Software interoperability: boosting high-level productive programming languages with efficient low-level ones (Java-C/C++)


Software Development Interoperability Programming languages Productivity JNI FFI Flexibility Adaptability Efficiency Performance Optimization Parallel programming Abstraction OOP Object-Oriented Programming Software Architecture

Frequently we are faced with two types of problems when developing and working with our code, both of which are very severe. This occurs both when implementing a CLI processing program, as well as when developing a typical desktop GUI-supported application or even in a web application as a service server.

The first arises as an inconvenience when using a type of functionality, limiting the expressiveness of our application in a specific problem domain. This happens because we have to implement that functionality from scratch or because it is not the best language or framework to develop that type of uses. This is very common when we develop an application in any language, and eventually we need to implement business logic strongly driven, for example, by machine learning and artificial intelligence, being our language limited in libraries and capabilities to develop all the necessary machinery, or requiring great efforts to achieve something minimally decent. However, following this example, with other languages with strong influence in data science, such as python and its community packages, we have plenty of facilities to make such applications, saving enormous engineering periods. This happens with all of them, since there is not a single language that covers all the domains of knowledge, because after all they end up specializing in some specific areas. Those who provide an infinite number of libraries for graphics generation, lack good mathematical and physics tools; those who facilitate the generation of a distributed system based on an actor model, do not have good tools to process system streams and inodes; those who are good and make it easy to perform probabilistic programming and provide inference and logic mechanisms, complicate a lot the exposure of services and communication protocols; and so on with any language and framework.

The second type occurs when we need to achieve low-level functionality, access hardware devices, direct manipulation of operating system drivers, or generally, the most common, when requiring higher performance or energy efficiency. The latter case is usually caused by implementations in a high-level language, mainly concentrating on bottleneck regions to be optimized.
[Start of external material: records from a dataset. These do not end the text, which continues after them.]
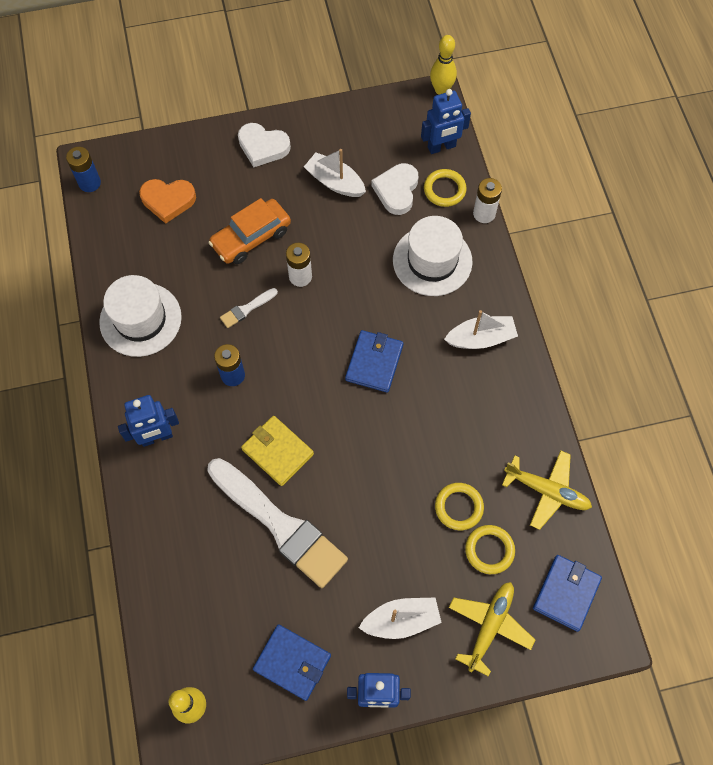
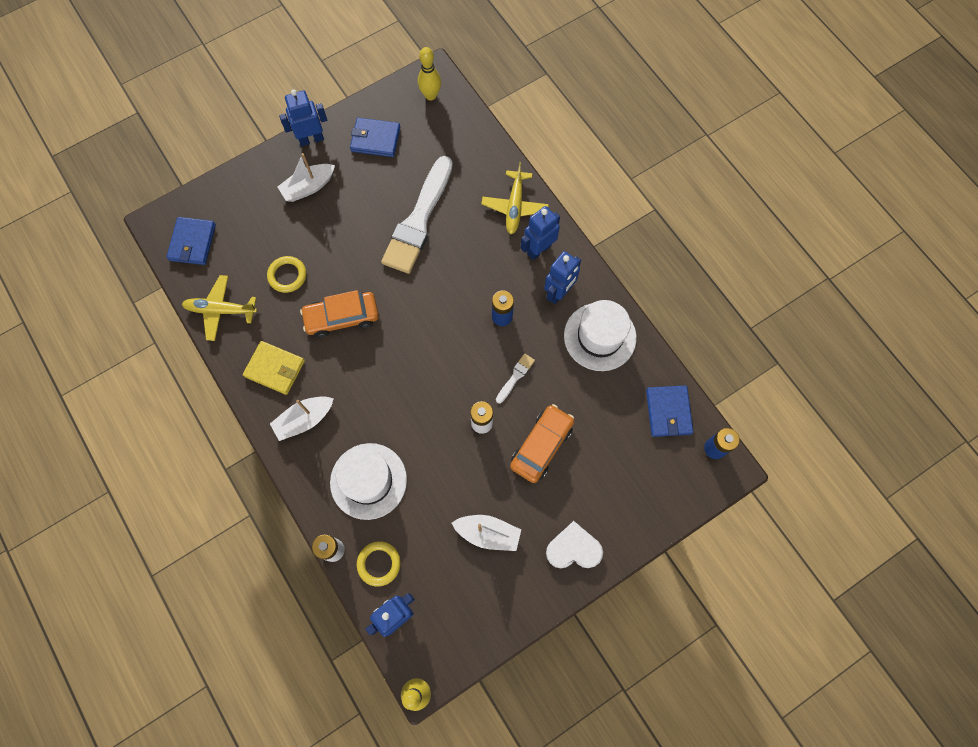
camera: 160 degrees right, 5 degrees up
orange heart [139,179,196,224] -> none
white brush [207,458,348,588] -> white brush turned 90 degrees counterclockwise [381,156,453,274]
yellow wallet [241,416,314,486] -> yellow wallet moved to [243,341,305,395]
blue wallet [345,330,403,393] -> blue wallet moved to [646,385,693,437]
white heart [371,163,418,215] -> none
yellow plane [449,582,535,677] -> yellow plane moved to [481,162,549,234]
yellow ring [465,525,515,574] -> none
none -> orange car [300,290,379,338]
none -> blue robot [544,251,581,304]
In this article we focus on the latter case, the acceleration of our application through access to a language that provides higher performance than that offered by the current implementation of the complete system. However, all the cases mentioned above are solved by means of the same mechanism, which is the interoperability between languages, or in other words, connecting one with the other through mechanisms usually called foreign function interface (FFI) or language bindings. Each language has one or more ways (if it is more sophisticated) to perform this type of operations, being able to become really complex and even allow the call to objects (under the Object-Oriented Paradigm - OOP), the exchange of non-trivial structures or types and even the exposure and use of runtime functionalities of the language. Here we are going to focus on exposing a case where the whole application has been implemented in Java, and we want to provide more functionality and efficiency to some modules through access to C/C++ and OpenMP, the portable framework to exploit parallel computing.

The following diagram shows the Java and Native layers, how they relate and enable interoperability through the Java Native Interface (JNI) mechanism. The figure is composed of three regions, the upper one, with the compilation process; the middle one, showing the Java Virtual Machine (JVM) process space; and the lower one, with the operating system.

Interoperability overview between JVM and Native execution through JNI

Diagram of the Java and Native layers showing the interoperability between JVM and Native execution through JNI.

First, the user compiles the source codes. On the one hand, the compilation of the bytecodes (.class) is done by javac. On the other hand, the C and C++ source codes are compiled using any of the available compilers, such as icc, g++ or clang++, producing the object files as dynamic libraries (.so/.dll). The object files that serve as a bridge to the native connection are built as a separate compilation unit (bridge-object file .so/.dll). Since previously built external libraries, called group4layers libs, are needed, they are also linked to during the compilation process (libraries-object files .so/.dll).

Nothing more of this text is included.